• _REQUIRED ACTION_
Locate each line of the listing below that contains the word "podataka", treating uppercase and lowercase as different, and copy those lines out in full.

[Dataset entries]
■ ■ ■ ■
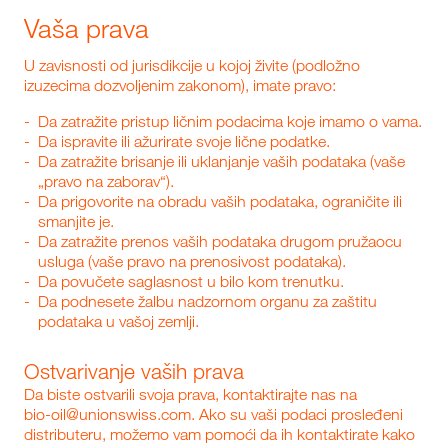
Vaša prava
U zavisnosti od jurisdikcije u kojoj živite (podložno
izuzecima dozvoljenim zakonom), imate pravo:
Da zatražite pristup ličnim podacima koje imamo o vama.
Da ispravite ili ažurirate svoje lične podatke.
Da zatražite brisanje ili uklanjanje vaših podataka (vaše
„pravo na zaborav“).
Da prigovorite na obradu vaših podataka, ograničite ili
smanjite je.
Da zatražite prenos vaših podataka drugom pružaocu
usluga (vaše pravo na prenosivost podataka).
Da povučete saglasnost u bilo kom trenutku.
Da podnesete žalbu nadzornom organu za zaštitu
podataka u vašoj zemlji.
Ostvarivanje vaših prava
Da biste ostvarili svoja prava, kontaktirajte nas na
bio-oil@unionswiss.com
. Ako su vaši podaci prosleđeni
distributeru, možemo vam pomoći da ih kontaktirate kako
■ ■ ■ ■
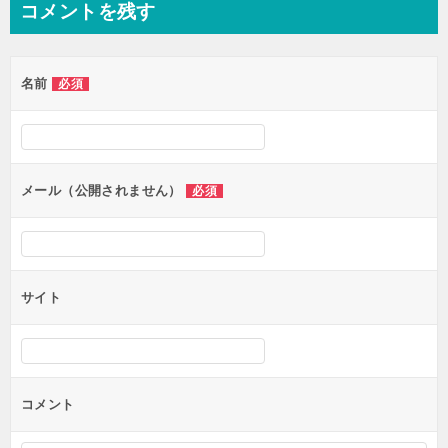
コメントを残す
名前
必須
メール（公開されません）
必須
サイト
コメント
■ ■ ■ ■
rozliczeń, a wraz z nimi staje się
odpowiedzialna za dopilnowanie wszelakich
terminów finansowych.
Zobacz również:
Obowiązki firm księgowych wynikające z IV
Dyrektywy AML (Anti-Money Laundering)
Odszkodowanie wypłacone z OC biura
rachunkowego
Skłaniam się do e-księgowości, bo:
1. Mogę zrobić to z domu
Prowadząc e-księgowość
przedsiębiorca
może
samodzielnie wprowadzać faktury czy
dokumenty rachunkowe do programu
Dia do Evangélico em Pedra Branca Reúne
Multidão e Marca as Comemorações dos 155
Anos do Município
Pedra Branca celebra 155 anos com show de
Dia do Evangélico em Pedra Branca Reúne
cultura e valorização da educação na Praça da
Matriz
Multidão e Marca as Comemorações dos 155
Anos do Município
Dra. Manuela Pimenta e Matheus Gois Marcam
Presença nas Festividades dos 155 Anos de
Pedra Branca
■ ■ ■ ■
• _YOUR SOLUTION_
Da zatražite brisanje ili uklanjanje vaših podataka (vaše
Da prigovorite na obradu vaših podataka, ograničite ili
Da zatražite prenos vaših podataka drugom pružaocu
usluga (vaše pravo na prenosivost podataka).
podataka u vašoj zemlji.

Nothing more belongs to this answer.